Signed this day of 2016

Individuals and joint holders Companies (affix common seal if appropriate) Signature Director Signature Director/Company Secretary Signature Sole Director and Sole Company Secretary

The Chairman intends to vote undirected proxies in favour of each item of business. If you do not wish to direct your proxy how to vote please place a mark in the box.

By marking this box you acknowledge that the Chairman may exercise your proxy even if he has an interest in the outcome of the resolution and votes cast by him other than as proxy holder will be disregarded because of that interest. Notes:

  1. To be effective, this proxy and the power of attorney (if any) under which it is signed must be received at the Registered Office of the company, Level 15, 197 St Georges Terrace, Perth, WA 6000 not less than 48 hours before the time for holding the meeting, or any adjournment thereof.

  2. If the member is a corporation, the form of proxy should be signed under seal if appropriate.

INSTRUCTIONS FOR APPOINTMENT OF PROXY

  1. A shareholder entitled to attend and vote is entitled to appoint no more than two proxies to attend and vote at this Annual General Meeting as the shareholder’s proxy. A proxy need not be a shareholder of the Company.

  2. Where more than one proxy is appointed, each proxy must be appointed to represent a specific proportion of the shareholder’s voting rights. If such appointment is not made then each proxy may exercise half of the shareholder’s voting rights. Fractions shall be disregarded.

  3. The proxy form must be signed personally by the shareholder or his attorney, duly authorised in writing. If a proxy is given by a corporation, the proxy must be executed either in accordance with the Constitution of the company or under the hand of an officer of the company or its duly authorised attorney. In the case of joint shareholders, this proxy must be signed by all of the joint shareholders, personally or by a duly authorised attorney.

  4. If a proxy is executed by an attorney of a shareholder, then the original of the relevant power of attorney or a certified copy of the relevant power of attorney, if it has not already been noted by the Company, must accompany the proxy form.

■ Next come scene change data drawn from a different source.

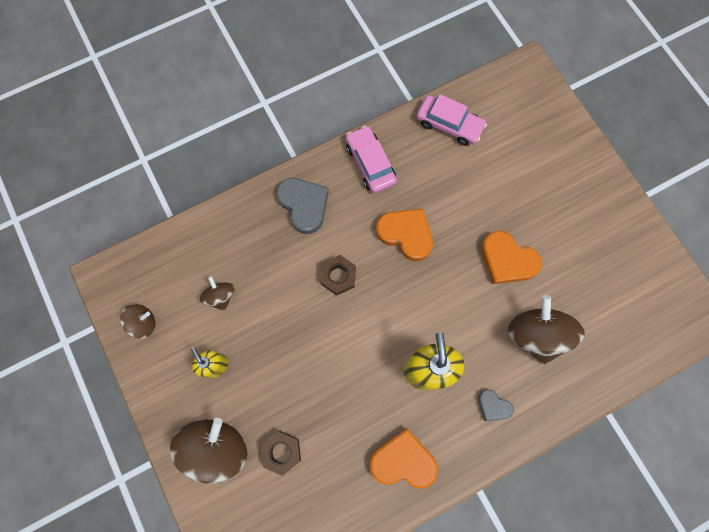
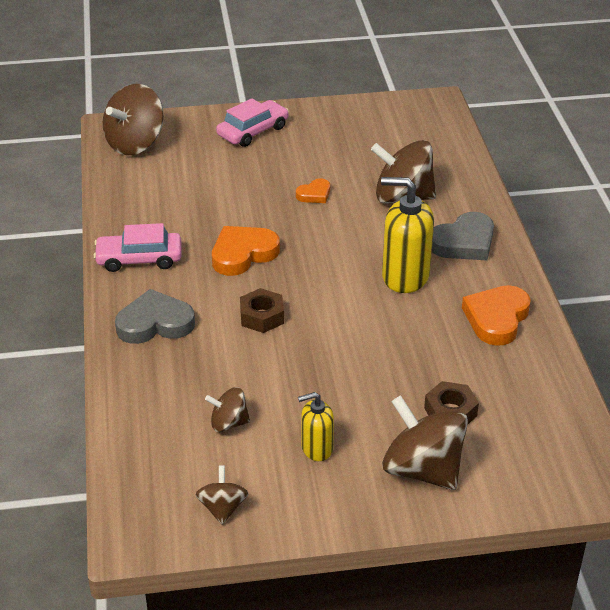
camera: 70 degrees left, 35 degrees down
pink car [417,94,487,146] -> pink car moved to [216,98,289,147]
grey heart [478,389,514,421] -> grey heart [432,212,494,260], size x1.81
orange heart [481,231,542,284] -> orange heart [296,178,330,203], size x0.55
none -> brown spinning top [103,84,164,155]

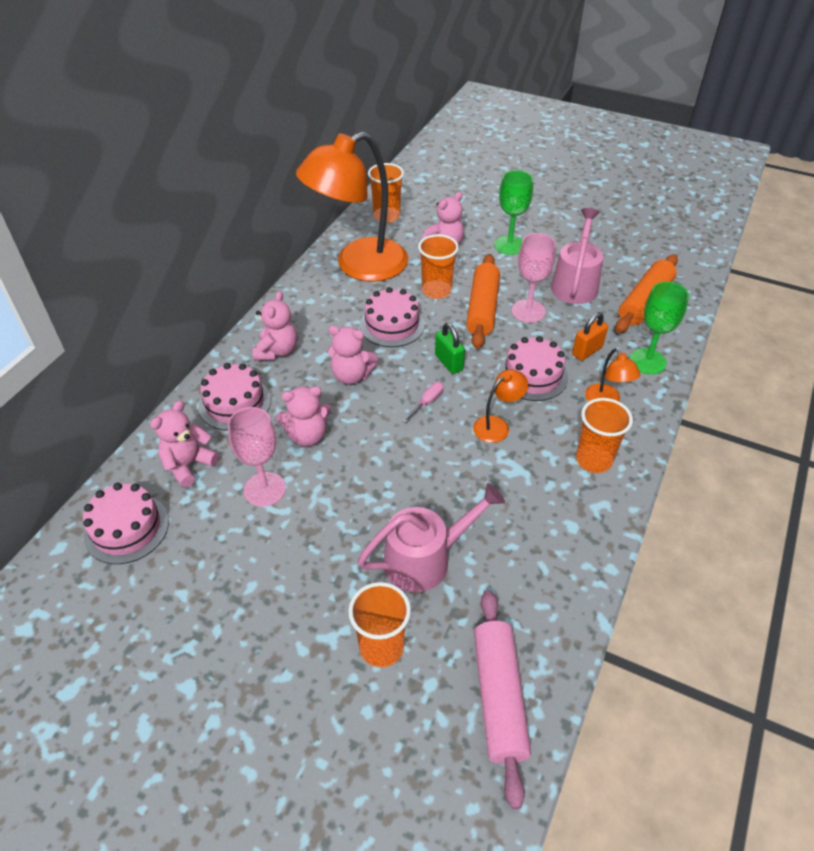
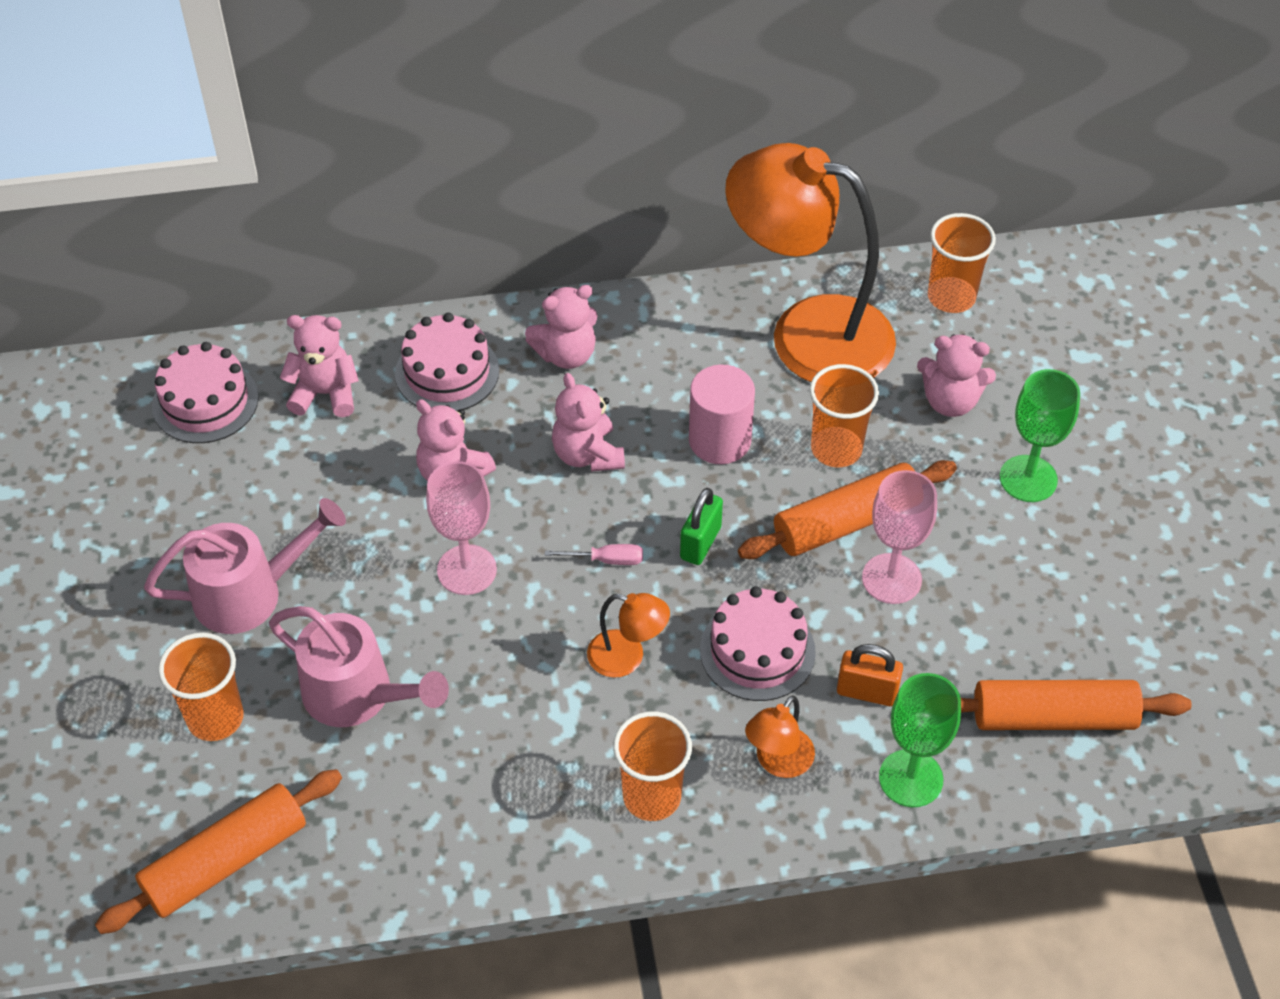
camera: 55 degrees right, 5 degrees up
pink goblet [228,407,286,507] -> pink goblet moved to [426,461,497,595]
pink cake [360,287,425,347] -> pink cylinder [689,364,755,464]
pink rolling pin [474,590,531,809] -> orange rolling pin [95,769,342,934]
pink watering can [551,208,603,304] -> pink watering can moved to [144,498,346,634]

  5. To be effective, forms to appoint proxies must be received by the Company no later than 48 hours before the time appointed for the holding of this Annual General Meeting, that is by 9:30am WST on 6 November 2016, by post or facsimile to the respective addresses stipulated in this proxy form.

  6. If the proxy form specifies a way in which the proxy is to vote on any of the resolutions stated above, then the following applies:

  7. (a) the proxy need not vote on a show of hands, but if the proxy does so, the proxy must vote that way; and

  8. (b) if the proxy has 2 or more appointments that specify different ways to vote on the resolution, the proxy must not vote on a show of hands; and

  9. (c) if the proxy is Chairperson, the proxy must vote on a poll and must vote that way, and

  10. (d) if the proxy is not the Chairperson, the proxy need not vote on a poll, but if the proxy does so, the proxy must vote that way.

If a proxy is also a shareholder, or acts as proxy for any other shareholder, the proxy can cast any votes the proxy holds as a shareholder or as proxy for any other shareholder in any way that the proxy, or that other shareholder, sees fit.

  1. The Chairperson intends to vote in favour of all resolutions set out in the Notice of Annual General Meeting.